## Records provided
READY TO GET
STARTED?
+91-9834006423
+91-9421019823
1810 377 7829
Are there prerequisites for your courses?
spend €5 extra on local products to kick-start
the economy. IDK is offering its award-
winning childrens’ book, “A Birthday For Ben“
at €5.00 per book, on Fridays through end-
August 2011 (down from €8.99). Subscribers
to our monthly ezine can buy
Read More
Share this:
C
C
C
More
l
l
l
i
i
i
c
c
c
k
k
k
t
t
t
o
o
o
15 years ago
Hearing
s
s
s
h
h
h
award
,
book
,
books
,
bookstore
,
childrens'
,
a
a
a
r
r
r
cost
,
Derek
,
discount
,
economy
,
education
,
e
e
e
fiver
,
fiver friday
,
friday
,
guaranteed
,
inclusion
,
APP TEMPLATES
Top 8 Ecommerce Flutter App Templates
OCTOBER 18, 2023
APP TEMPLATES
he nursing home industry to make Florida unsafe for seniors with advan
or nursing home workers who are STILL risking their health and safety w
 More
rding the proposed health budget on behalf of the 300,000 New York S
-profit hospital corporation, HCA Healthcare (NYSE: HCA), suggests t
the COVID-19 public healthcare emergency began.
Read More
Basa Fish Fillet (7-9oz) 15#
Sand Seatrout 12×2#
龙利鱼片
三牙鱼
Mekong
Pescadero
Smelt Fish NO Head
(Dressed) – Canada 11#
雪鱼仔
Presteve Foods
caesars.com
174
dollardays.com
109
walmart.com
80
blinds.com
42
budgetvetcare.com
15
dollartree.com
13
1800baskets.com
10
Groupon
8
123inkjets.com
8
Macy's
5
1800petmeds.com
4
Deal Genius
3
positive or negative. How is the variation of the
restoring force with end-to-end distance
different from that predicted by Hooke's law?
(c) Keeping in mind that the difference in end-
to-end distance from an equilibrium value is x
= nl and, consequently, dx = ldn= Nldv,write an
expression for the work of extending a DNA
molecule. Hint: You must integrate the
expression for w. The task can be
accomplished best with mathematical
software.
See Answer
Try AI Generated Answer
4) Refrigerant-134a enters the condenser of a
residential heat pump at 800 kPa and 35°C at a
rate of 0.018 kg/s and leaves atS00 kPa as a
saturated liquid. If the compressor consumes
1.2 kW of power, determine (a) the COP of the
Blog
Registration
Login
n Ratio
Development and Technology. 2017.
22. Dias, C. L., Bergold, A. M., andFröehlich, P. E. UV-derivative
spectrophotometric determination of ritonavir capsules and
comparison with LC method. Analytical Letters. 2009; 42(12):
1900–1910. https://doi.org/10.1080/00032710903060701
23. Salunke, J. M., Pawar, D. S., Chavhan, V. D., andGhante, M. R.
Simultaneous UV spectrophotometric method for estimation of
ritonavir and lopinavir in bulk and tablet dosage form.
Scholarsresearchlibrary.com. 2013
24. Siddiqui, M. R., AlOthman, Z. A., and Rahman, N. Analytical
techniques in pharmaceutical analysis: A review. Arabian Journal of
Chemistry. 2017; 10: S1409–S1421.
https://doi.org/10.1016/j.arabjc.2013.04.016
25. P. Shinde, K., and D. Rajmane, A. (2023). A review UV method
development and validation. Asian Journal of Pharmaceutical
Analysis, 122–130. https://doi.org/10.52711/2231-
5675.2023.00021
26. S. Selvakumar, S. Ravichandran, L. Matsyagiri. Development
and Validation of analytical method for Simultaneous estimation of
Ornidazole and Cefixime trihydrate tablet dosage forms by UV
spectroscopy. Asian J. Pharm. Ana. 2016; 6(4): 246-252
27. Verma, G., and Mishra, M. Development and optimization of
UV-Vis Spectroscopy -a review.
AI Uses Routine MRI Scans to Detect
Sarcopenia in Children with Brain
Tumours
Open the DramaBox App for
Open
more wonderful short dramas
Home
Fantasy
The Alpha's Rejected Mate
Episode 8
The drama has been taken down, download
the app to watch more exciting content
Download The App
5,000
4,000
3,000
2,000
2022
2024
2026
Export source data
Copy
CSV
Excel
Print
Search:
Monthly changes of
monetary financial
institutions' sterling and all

## What is expected
In the listing above, please copy exactly the lines from the first through the one that contains "at €5.00 per", and no others.

## Solution to the problem
READY TO GET
STARTED?
+91-9834006423
+91-9421019823
1810 377 7829
Are there prerequisites for your courses?
spend €5 extra on local products to kick-start
the economy. IDK is offering its award-
winning childrens’ book, “A Birthday For Ben“
at €5.00 per book, on Fridays through end-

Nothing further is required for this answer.